X

Phishing, e-mail money laundering scams on the rise

Security experts say they're detecting a marked increase in online scams amid the economic downturn.

Elinor Mills Former Staff Writer
Elinor Mills covers Internet security and privacy. She joined CNET News in 2005 after working as a foreign correspondent for Reuters in Portugal and writing for The Industry Standard, the IDG News Service and the Associated Press.
Elinor Mills
3 min read

As the economy worsens and more people get laid off, online fraud and financial scams are rising, security experts say.

Many of the scams lure people in with promises of quick and easy money. For instance, there has been a marked increase in money mule recruitment scams for people to transfer funds online between countries, and other illegal work-related spam in recent months, security firm Panda said on Thursday. Such offers promise $225 or more a day for what they call "rebate processing" work at home.

"The schemes are aimed at people who are desperate in rough times and who are likely to respond as they lose jobs," Ryan Sherstobitoff, chief corporate evangelist at Panda.

★ ★ ★ ★ ★

### Problem to work on
In the article on rising online scams, how much money per day do the work-at-home offers promise?

### Recorded information
★ ★ ★ ★ ★

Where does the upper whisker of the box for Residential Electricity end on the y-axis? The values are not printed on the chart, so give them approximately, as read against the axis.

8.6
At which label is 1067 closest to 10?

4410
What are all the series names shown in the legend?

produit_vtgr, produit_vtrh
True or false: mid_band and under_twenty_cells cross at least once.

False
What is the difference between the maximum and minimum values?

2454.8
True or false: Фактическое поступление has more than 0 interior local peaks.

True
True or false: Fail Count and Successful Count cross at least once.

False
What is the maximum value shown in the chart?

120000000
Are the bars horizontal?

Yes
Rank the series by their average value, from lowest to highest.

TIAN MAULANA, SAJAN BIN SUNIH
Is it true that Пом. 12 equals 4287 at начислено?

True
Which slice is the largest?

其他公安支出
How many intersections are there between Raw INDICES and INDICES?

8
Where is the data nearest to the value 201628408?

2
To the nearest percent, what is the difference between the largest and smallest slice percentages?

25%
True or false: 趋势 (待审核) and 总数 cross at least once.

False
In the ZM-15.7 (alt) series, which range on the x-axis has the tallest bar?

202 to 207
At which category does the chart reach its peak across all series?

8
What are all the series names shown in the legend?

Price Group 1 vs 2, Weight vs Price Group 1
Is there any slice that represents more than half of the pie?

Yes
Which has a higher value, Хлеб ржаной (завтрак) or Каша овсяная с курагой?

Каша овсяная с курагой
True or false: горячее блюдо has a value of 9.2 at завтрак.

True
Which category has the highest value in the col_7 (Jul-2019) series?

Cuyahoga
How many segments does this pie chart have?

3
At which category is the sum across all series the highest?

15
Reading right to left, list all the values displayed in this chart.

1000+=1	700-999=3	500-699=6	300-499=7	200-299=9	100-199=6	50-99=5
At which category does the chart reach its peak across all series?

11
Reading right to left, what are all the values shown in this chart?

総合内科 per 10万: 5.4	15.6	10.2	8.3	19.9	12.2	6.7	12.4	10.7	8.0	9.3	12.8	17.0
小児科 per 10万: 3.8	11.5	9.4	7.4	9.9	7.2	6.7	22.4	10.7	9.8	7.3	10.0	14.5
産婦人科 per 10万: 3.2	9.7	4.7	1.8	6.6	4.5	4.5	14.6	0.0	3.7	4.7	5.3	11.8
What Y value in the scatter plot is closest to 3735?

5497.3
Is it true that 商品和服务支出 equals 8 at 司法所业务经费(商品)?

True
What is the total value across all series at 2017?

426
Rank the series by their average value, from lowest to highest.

★ ★ ★ ★ ★

### Solution below
They promise $225 or more a day for what they call "rebate processing" work at home.